Example: how to efficiently manage 100,000 computing tasks

An initial consideration might be to process all 100,000 files sequentially in one single job:

Task 1: process file1
Task 2: process file2
…
Task 100,000: process file 100,000

However, if each task takes a minute, the entire job would require 100,000 minutes and would engage only a single processor. This strategy cannot release the potential of high performance computing.

Parallelization Strategy

Introducing the concept of job_size can facilitate more efficient processing. If job_size is set to 1000, that means each job would handle 100 tasks. Consequently, the computational load would be divided into 100 jobs, each containing 1000 tasks, that can be executed simultaneously. If every job requires 1000 minutes, and all jobs are allocated to processors, the entire process would be completed in roughly 1000 minutes.

The structure would be as follows:

Job 1:
- Task 1: process file1
- …
- Task 1000: process file1000
Job 2:
…
Job 100:
- Task 999000: process file999000
- …
- Task 100000: process file100000

However, it’s worth noting that overly partitioning tasks might overburden the job manager. For instance, while setting job_size to 1 would create 10,000 simultaneous jobs, it would also require an impractically large number of processors.

As Rui suggested, our cluster only recommands a maximum of 200 jobs running at the same time, and if you submit over them, the state will be qw until the previous one(s) finishes. Thus in practice it is good to always keep some room for temporary use (for example, submit ~190 jobs once at most).

Adjusting Parameters in SoS workflows

The parameters numThreads and trunk_workers are also pivotal in the SoS notebook, but generally the suggestion is not to change them:

numThreads does not determine the number of threads a job can utilize. In fact, unless the functions being executed are designed for multi-threading, this parameter often remains inactive. Typically code written by ourseleves don’t have this feature, so changing numThreads will not be helpful.
trunk_workers Generally, it’s advisable to retain its default value of 1.

Parameters can be set in the notebook as:

[gloabal]
parameter: job_size = 10
parameter: mem = "40G"
parameter: numThreads = 1

Or within the job submission script:

sos run xxx.ipynb --mem 40G --walltime 12h

Troubleshooting

Several issues might arise during the execution of jobs:

If a job remains in the queue for an extended period, it might be demanding excessive memory, and no such node have that much memory available. Reducing the memory allocation can expedite job execution.
Apart from the SoS notebook parameters, other factors might influence job execution. These can be uncovered by inspecting the underlying processes.

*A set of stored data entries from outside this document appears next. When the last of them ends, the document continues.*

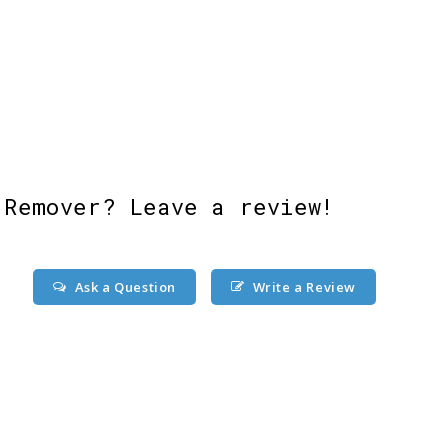
 Remover? Leave a review!
Ask a Question
Write a Review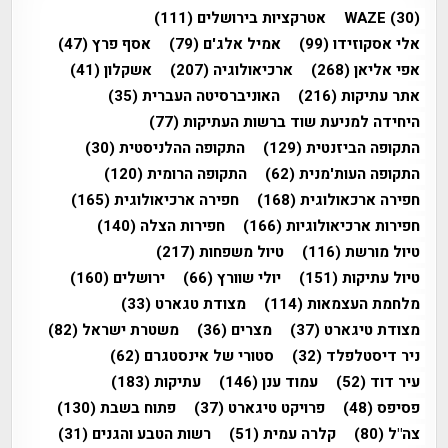
(30)
WAZE
אטרקציות בירושלים
(111)
אלי אסקוזידו
(99)
אמיל אלג'ם
(79)
אסף פרץ
(47)
אפי אליאן
(268)
ארכיאולוגיה
(207)
אשקלון
(41)
אתר עתיקות
(216)
האוניברסיטה העברית
(35)
היחידה למניעת שוד ברשות העתיקות
(77)
התקופה הביזנטית
(129)
התקופה ההלניסטית
(30)
התקופה העות'מנית
(62)
התקופה הרומית
(120)
חפירה ארכאולוגית
(168)
חפירה ארכיאולוגית
(165)
חפירות ארכיאולוגיות
(166)
חפירות הצלה
(140)
טיול מורשת
(116)
טיול משפחות
(217)
טיול עתיקות
(151)
יולי שוורץ
(66)
ירושלים
(160)
מלחמת העצמאות
(114)
מצודת טגארט
(33)
מצודת טיגארט
(37)
מצרים
(36)
משטרת ישראל
(82)
ניר דיסטלפלד
(32)
סטורי של אינסטגרם
(62)
עיר דוד
(52)
עמוד ענן
(146)
עתיקות
(183)
פסיפס
(48)
פרויקט טיגארט
(37)
פתוח בשבת
(130)
צה"ל
(80)
קלרה עמית
(51)
רשות הטבע והגנים
(31)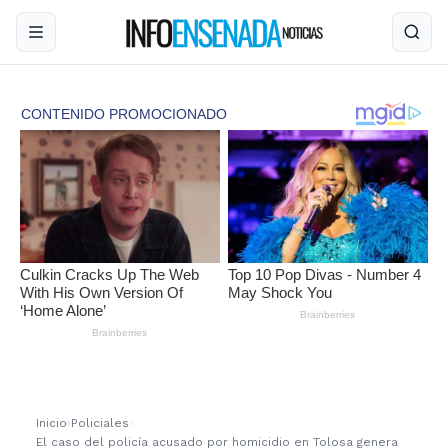
Inicio
›
Policiales
›
El caso del policía acusado por homicidio en Tolosa genera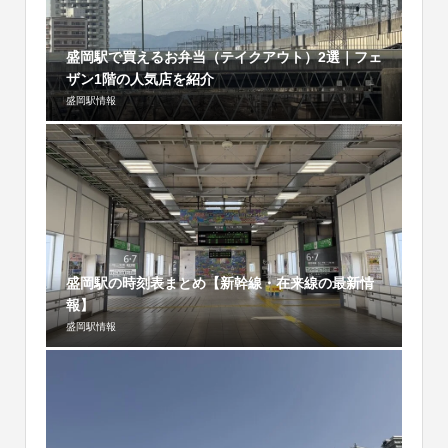
盛岡駅で買えるお弁当（テイクアウト）2選｜フェ
ザン1階の人気店を紹介
盛岡駅情報
盛岡駅の時刻表まとめ【新幹線・在来線の最新情
報】
盛岡駅情報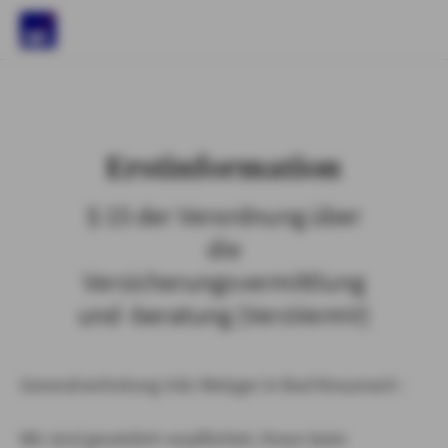
)
Erstinformation
§ 15 der Verordnung über
die
Versicherungsvermittlung
und -beratung (VersVermV)
Generalvertretung Udo Metzger in Bad Kreuznach :
Wir sind gesetzlich verpflichtet, Ihnen beim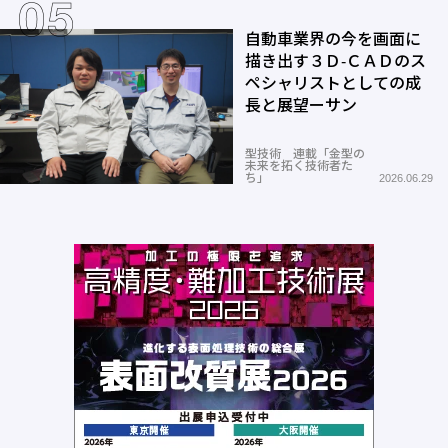
自動車業界の今を画面に
描き出す３Ｄ-ＣＡＤのス
ペシャリストとしての成
長と展望ーサン
型技術 連載「金型の
未来を拓く技術者た
ち」
2026.06.29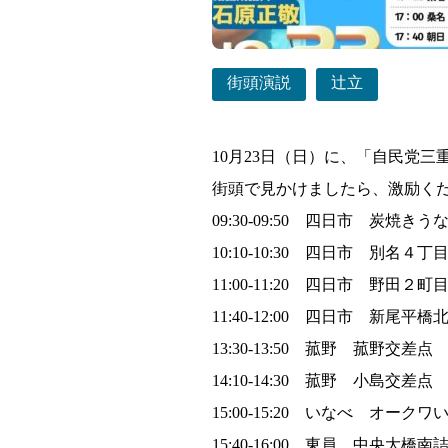
街頭演説
辻立
10月23日（日）に、「自民党
街頭で見かけましたら、激励く
09:30-09:50 四日市 炭焼きう
10:10-10:30 四日市 別名４
11:00-11:20 四日市 野田２
11:40-12:00 四日市 新尾平
13:30-13:50 菰野 菰野交差点
14:10-14:30 菰野 小島交差点
15:00-15:20 いなべ オーク
15:40-16:00 東員 中央大橋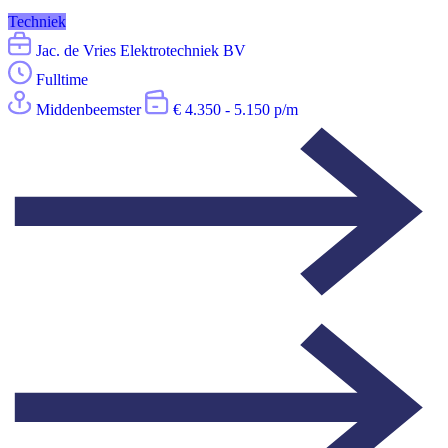
Techniek
Jac. de Vries Elektrotechniek BV
Fulltime
Middenbeemster
€ 4.350 - 5.150 p/m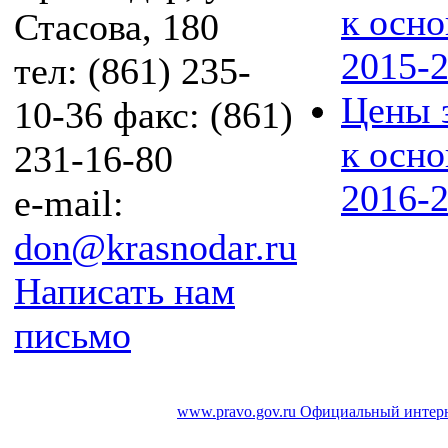
к осно
Стасова, 180
2015-2
тел: (861) 235-
Цены з
10-36 факс: (861)
к осно
231-16-80
2016-2
e-mail:
don@krasnodar.ru
Написать нам
письмо
www.pravo.gov.ru
Официальный интерн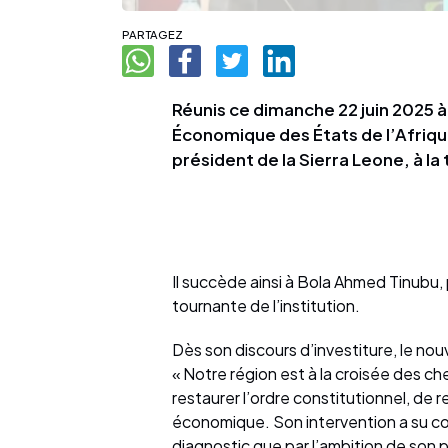
PARTAGEZ
Réunis ce dimanche 22 juin 2025 
Économique des États de l’Afriqu
président de la Sierra Leone, à la
Il succède ainsi à Bola Ahmed Tinubu, 
tournante de l’institution.
Dès son discours d’investiture, le nou
« Notre région est à la croisée des che
restaurer l’ordre constitutionnel, de r
économique. Son intervention a su con
diagnostic que par l’ambition de son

Behind the Execution Process

The Job Manager oversees and regulates the execution of all tasks. It is integral for effective job management and monitoring.
The manager, too, relies on parameters. Key pointers include h_rt (max runtime) and h_vmem (memory allocation). Ensuring ample time and memory is pivotal for the manager’s optimal functioning. Please note that make sure your max runtime can last until your final job is completed.
The -c yml file maintains harmony and avoiding overloading. If efficiency seems amiss, examining the Supervisor’s yml file might be enlightening. Eg. max_running_jobs: if set it to 50, then only 50 jobs will be submitted and others have to wait until these jobs are finished. This is also controlled by parameter -J.

Parameters of manager can be set in the header of job submission script:

#$ -l h_rt=150:00:00
#$ -l h_vmem=30G

Parameters of yml file can be find in the yml file itself eg.:

max_cores: 40
max_running_jobs: 50
max_walltime: '1000:00:00'

Optimal Task Processing Strategies

Scenario A: Tasks are time-intensive but require minimal memory.
- Solution: Reduce the job size to allow simultaneous execution, ensuring the -J parameter remains within limits.
Scenario B: Tasks are executed swiftly and have moderate memory requirements.
- Solution: Increase the job size, consolidating tasks to minimize time consumed on job submitting.

Conclusion

While efficiency is paramount, the quality of execution should not be compromised. If tasks are extremely memory-intensive, even a well-thought-out strategy might not yield the desired results. Optimizing and refining the codebase remains essential.